▸ **Requirement**:
Rewrite the entries from the start through the line that holds "genus: Cytisus", putting "Latin name" wherever "scientific name" appears and leaving everything else as it is. Give back only those lines.
>> Begin Data excerpts
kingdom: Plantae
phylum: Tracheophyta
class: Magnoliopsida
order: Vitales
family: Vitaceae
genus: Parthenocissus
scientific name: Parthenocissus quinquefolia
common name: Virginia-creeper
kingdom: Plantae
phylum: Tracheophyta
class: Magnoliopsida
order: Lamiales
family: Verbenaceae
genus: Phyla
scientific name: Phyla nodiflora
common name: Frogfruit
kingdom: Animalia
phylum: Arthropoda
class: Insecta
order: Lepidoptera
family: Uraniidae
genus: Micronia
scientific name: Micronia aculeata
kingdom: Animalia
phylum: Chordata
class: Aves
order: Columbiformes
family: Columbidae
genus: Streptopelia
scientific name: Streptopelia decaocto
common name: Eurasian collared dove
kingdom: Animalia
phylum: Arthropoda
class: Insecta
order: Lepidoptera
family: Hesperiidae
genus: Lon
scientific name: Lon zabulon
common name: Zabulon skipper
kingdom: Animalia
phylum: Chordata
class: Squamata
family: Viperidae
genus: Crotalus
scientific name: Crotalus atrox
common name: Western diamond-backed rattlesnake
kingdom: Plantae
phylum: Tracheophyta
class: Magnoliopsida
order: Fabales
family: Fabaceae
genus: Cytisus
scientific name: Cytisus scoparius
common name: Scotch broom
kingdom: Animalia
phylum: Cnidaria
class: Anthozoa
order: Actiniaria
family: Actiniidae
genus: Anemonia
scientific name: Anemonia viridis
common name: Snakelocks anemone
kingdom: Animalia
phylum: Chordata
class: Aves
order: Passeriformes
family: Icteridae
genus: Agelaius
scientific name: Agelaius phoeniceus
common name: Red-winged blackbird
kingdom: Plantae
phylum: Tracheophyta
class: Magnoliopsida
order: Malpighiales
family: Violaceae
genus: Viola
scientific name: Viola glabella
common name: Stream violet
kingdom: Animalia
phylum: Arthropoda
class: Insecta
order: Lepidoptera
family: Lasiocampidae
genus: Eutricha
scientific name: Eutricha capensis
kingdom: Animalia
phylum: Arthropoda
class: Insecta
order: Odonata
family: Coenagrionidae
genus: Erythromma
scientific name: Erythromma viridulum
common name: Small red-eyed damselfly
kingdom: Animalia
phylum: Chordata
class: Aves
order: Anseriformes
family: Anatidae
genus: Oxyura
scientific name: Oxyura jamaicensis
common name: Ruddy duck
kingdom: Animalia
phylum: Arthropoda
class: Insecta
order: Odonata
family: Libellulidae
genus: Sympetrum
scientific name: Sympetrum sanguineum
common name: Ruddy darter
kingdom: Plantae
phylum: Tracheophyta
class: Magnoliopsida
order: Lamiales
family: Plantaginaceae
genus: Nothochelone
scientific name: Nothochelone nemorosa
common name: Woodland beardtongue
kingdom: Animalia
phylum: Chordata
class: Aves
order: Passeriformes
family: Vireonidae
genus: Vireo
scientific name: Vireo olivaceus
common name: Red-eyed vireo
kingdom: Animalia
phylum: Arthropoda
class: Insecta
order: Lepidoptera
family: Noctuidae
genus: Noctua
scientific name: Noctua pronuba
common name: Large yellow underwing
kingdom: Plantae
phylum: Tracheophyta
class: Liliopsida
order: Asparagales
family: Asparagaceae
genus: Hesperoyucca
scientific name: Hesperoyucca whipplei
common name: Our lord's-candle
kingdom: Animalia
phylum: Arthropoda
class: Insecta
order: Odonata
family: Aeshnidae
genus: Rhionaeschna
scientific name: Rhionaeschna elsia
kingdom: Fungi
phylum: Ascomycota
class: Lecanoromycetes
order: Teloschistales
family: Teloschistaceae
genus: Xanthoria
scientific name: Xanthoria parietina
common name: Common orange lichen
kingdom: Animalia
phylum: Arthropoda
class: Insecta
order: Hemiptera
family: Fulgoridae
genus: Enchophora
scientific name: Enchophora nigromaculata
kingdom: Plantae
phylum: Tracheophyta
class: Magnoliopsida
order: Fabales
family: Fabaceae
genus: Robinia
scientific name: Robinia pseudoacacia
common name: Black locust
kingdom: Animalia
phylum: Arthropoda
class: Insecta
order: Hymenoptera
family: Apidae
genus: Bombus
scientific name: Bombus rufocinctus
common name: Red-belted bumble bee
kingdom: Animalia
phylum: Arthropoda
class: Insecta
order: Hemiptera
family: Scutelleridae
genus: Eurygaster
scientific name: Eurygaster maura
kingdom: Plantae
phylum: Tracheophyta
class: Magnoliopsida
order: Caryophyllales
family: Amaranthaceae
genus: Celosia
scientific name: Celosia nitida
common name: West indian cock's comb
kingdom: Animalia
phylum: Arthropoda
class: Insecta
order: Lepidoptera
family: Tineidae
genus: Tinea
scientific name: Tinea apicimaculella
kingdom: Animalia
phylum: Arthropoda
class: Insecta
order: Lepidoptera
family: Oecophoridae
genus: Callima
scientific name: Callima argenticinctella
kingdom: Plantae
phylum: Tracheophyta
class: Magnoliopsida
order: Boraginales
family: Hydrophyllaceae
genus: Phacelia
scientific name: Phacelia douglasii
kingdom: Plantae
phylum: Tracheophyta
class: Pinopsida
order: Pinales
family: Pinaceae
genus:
>> End Data excerpts
▸ **Written answer**:
kingdom: Plantae
phylum: Tracheophyta
class: Magnoliopsida
order: Vitales
family: Vitaceae
genus: Parthenocissus
Latin name: Parthenocissus quinquefolia
common name: Virginia-creeper
kingdom: Plantae
phylum: Tracheophyta
class: Magnoliopsida
order: Lamiales
family: Verbenaceae
genus: Phyla
Latin name: Phyla nodiflora
common name: Frogfruit
kingdom: Animalia
phylum: Arthropoda
class: Insecta
order: Lepidoptera
family: Uraniidae
genus: Micronia
Latin name: Micronia aculeata
kingdom: Animalia
phylum: Chordata
class: Aves
order: Columbiformes
family: Columbidae
genus: Streptopelia
Latin name: Streptopelia decaocto
common name: Eurasian collared dove
kingdom: Animalia
phylum: Arthropoda
class: Insecta
order: Lepidoptera
family: Hesperiidae
genus: Lon
Latin name: Lon zabulon
common name: Zabulon skipper
kingdom: Animalia
phylum: Chordata
class: Squamata
family: Viperidae
genus: Crotalus
Latin name: Crotalus atrox
common name: Western diamond-backed rattlesnake
kingdom: Plantae
phylum: Tracheophyta
class: Magnoliopsida
order: Fabales
family: Fabaceae
genus: Cytisus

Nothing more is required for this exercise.